Since this is true of every dbpedia page, we immediately have quite a
few such URI occurrences. If this use of URIs were called into question, then
dbpedia would have quite a bit of rewriting to do.

Any FOAF page that has homepage, publications, etc. (where the target
lacks its own RDF, which is the normal case) would be affected.

License assertions are affected. It turns out the CC licenses have
embedded RDFa that could be taken as documentation of the license URI;
you might argue that this RDFa sort of implies that the URI refers to
the
license retrieved from the URI, not from httpRange-14(a). But I don't
buy this. The RDFa doesn't really provide enough
information to say it's the retrieved license itself, as opposed to
some other resource. That is, there's no way to distinguish the
license case from the Flickr case, so the fact that there is RDFa
doesn't really help. It's httpRange-14(a) and the (poorly justified)
resulting assumption that URIs generally refer to what is retrieved
that makes this work, not the metadata.

I could hunt around for uses of Dublin Core metadata where the subject
of the statements has no accompanying descriptive RDF. I'm sure
they're out there. Remember that this was one of the first use cases for RDF..

POWDER should be similar to Dublin Core but I have no pointers to
POWDER deployment. (POWDER's predecessors were *the* first RDF use
case, if I understand the history correctly.)

Any use of the RDFS vocabulary is going to be full of such URIs. Look
at the target of almost any rdfs:isDefinedBy assertion and the target URI
will usually fail to have descriptive RDF. E.g. see
http://www.w3.org/1999/02/22-rdf-syntax-ns - it has a bunch of these
assertions.

I would be willing to bet that any URI used to name an RDF graph - as
one finds in, say, SPARQL - has no adequately descriptive RDF. The assumption is
always that the URI refers to the graph that a retrieved
representation serializes. (The graph/serialization confusion is a
wart, but the graph is similar enough to its serializations that I'm
willing to overlook the sloppiness here. But in any case - that
confusion is a *different* question, there is no
descriptive RDF for the URI, so this is an example.)

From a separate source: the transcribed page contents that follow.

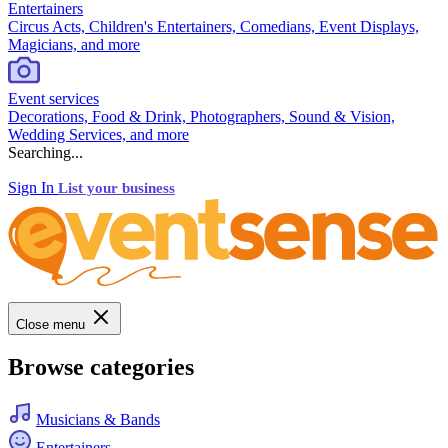
Entertainers
Circus Acts, Children's Entertainers, Comedians, Event Displays,
Magicians, and more
Event services
Decorations, Food & Drink, Photographers, Sound & Vision,
Wedding Services, and more
Searching...
Sign In
List your business
Close menu
Browse categories
Musicians & Bands
Entertainers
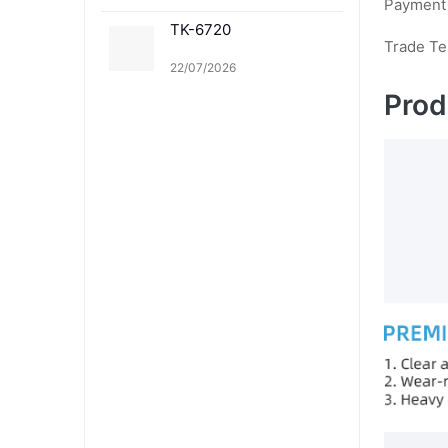
Payment
TK-6720
Trade T
22/07/2026
Prod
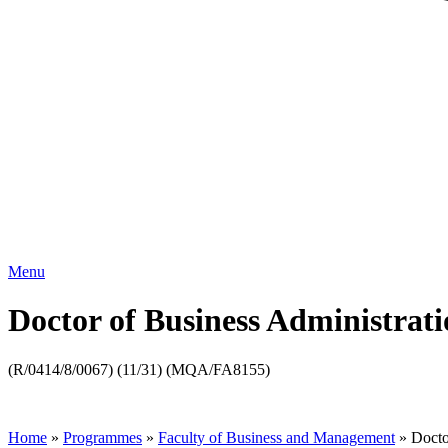
Menu
Doctor of Business Administrat
(R/0414/8/0067) (11/31) (MQA/FA8155)
Home
»
Programmes
»
Faculty of Business and Management
»
Docto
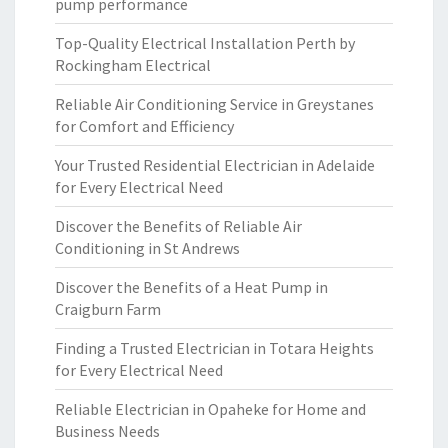
pump performance
Top-Quality Electrical Installation Perth by
Rockingham Electrical
Reliable Air Conditioning Service in Greystanes
for Comfort and Efficiency
Your Trusted Residential Electrician in Adelaide
for Every Electrical Need
Discover the Benefits of Reliable Air
Conditioning in St Andrews
Discover the Benefits of a Heat Pump in
Craigburn Farm
Finding a Trusted Electrician in Totara Heights
for Every Electrical Need
Reliable Electrician in Opaheke for Home and
Business Needs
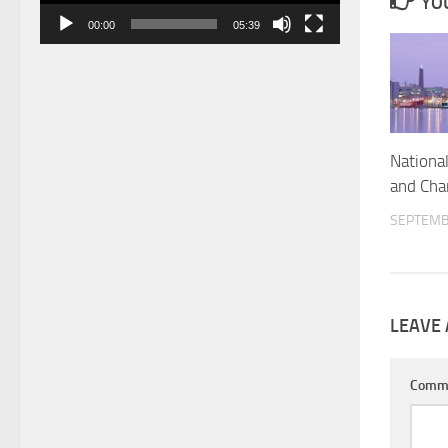
YOU
00:00
05:39
Nationa
and Cha
SEPTEMB
LEAVE 
Comm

Additional examples welcome in followup.

I am not aware of any instance (in the URI-refers-to-what-you-GET
case) where, even when embedded RDF (RDFa usually) is provided, it is specific
enough to rule out the possibility that the URI refers to some
resource other than the one whose instances
are retrieved. Usually this is a reasonable assumption, but any
change that says you should not make such assumptions is going to be
disruptive. It would be better, IMO, to codify the assumption
(which is currently not written down anywhere) somehow, than to negate
it.

Many of the change proposals that have come in, such as Jeni's (I
think), do *not* say that you should not assume that these URIs refer
to what is accessed. (Reread that if you have to.) But some of them
do, and many raise the spectre of the ISSUE-14 screwup, and I'm
disappointed no one's trying to fix. (Of course I didn't ask people to
fix it, so that's my screwup.) (And I haven't read all submissions in
detail so maybe someone does propose to fix it and I haven't
discovered that yet.)

I am certainly sympathetic to the arguments against this phenomenon in
principle. Most people just write these URIs without much thought as
to what they refer to or why, and there could be cases where the
intended meaning is not correctly expressed or understood. They don't
think about content negotiation or change over time or the possibility
that the URI might be interpreted as referring to what is described
rather than the description (or whatever is retrieved) or that the
"URI owner" might think the URI refers to something else. Amazingly
the overall result is, in my opinion, quite consistent and useful, in
spite of the opportunities for failure.

Jonathan
Received on Monday, 26 March 2012 18:04:17 UTC